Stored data
# # #

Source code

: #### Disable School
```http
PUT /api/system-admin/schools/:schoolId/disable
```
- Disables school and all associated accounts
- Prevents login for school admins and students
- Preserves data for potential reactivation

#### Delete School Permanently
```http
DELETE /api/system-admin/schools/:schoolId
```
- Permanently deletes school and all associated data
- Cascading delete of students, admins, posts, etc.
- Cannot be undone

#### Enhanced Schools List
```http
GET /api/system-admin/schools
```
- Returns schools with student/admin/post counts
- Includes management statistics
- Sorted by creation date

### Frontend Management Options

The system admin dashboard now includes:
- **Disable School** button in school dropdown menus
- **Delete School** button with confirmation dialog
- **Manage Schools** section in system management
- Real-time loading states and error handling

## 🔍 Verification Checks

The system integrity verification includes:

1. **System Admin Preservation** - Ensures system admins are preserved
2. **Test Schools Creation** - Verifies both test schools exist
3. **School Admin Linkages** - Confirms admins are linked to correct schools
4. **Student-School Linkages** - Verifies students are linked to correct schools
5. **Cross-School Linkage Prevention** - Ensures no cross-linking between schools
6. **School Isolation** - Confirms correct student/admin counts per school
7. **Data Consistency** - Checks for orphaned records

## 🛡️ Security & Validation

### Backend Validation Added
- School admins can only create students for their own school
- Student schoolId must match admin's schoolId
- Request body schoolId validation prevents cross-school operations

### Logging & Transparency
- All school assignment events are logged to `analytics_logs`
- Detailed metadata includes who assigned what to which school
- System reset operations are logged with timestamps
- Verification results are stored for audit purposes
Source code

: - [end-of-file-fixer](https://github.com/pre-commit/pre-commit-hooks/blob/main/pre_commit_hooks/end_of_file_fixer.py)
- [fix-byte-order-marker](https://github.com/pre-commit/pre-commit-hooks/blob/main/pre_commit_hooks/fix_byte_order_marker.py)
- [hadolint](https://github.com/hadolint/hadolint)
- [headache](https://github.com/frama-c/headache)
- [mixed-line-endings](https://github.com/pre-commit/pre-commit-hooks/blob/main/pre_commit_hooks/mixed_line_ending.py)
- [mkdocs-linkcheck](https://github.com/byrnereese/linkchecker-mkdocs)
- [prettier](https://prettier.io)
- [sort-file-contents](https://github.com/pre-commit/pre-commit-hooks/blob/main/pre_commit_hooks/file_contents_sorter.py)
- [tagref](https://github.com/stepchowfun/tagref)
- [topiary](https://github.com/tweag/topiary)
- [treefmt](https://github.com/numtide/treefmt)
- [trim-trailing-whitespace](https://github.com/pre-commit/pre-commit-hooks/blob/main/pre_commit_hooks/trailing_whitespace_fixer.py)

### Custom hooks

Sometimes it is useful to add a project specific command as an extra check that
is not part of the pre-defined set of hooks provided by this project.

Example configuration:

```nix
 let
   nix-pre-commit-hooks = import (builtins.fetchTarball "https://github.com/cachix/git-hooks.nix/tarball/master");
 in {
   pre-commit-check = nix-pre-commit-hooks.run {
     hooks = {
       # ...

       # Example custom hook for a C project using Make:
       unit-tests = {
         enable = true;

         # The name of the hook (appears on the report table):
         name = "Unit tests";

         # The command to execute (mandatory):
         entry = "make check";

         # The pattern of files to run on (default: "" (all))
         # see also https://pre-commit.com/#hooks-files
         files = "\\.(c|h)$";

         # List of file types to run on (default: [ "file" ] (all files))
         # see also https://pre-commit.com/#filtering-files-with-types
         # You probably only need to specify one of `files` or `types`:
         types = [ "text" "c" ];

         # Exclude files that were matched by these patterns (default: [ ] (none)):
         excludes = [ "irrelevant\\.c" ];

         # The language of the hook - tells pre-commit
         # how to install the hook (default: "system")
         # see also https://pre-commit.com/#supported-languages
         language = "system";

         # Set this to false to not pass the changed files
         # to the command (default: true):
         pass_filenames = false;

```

# # #

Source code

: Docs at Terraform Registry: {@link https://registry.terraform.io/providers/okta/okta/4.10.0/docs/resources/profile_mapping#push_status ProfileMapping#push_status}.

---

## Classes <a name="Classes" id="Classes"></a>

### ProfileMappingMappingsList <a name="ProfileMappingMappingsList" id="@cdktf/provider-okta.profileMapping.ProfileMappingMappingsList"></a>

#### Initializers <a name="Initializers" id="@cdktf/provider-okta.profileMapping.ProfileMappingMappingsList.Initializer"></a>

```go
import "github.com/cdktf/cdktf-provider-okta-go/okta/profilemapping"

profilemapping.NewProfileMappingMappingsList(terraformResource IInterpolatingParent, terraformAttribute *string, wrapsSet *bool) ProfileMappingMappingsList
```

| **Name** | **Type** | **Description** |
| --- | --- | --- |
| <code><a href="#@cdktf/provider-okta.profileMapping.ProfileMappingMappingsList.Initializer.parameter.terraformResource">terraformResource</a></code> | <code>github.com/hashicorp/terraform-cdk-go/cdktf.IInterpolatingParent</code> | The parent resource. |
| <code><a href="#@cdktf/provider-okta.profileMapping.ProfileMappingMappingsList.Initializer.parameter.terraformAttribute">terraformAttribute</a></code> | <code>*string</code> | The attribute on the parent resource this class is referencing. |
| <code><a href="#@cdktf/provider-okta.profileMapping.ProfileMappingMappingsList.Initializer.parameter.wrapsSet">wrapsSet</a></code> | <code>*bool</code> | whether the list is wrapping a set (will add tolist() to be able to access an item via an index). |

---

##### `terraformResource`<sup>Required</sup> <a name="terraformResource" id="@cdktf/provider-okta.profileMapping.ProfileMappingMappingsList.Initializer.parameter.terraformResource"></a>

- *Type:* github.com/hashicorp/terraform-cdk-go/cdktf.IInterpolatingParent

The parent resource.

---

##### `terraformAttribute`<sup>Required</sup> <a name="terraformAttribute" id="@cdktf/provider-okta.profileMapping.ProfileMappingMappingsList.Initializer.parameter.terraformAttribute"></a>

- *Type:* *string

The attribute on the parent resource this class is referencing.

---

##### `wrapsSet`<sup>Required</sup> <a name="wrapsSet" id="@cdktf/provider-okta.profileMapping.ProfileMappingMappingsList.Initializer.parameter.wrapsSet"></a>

# # #

Required work: Filter the records for lines containing the word "only" and copy each one.

Task solution:
- School admins can only create students for their own school
         # You probably only need to specify one of `files` or `types`:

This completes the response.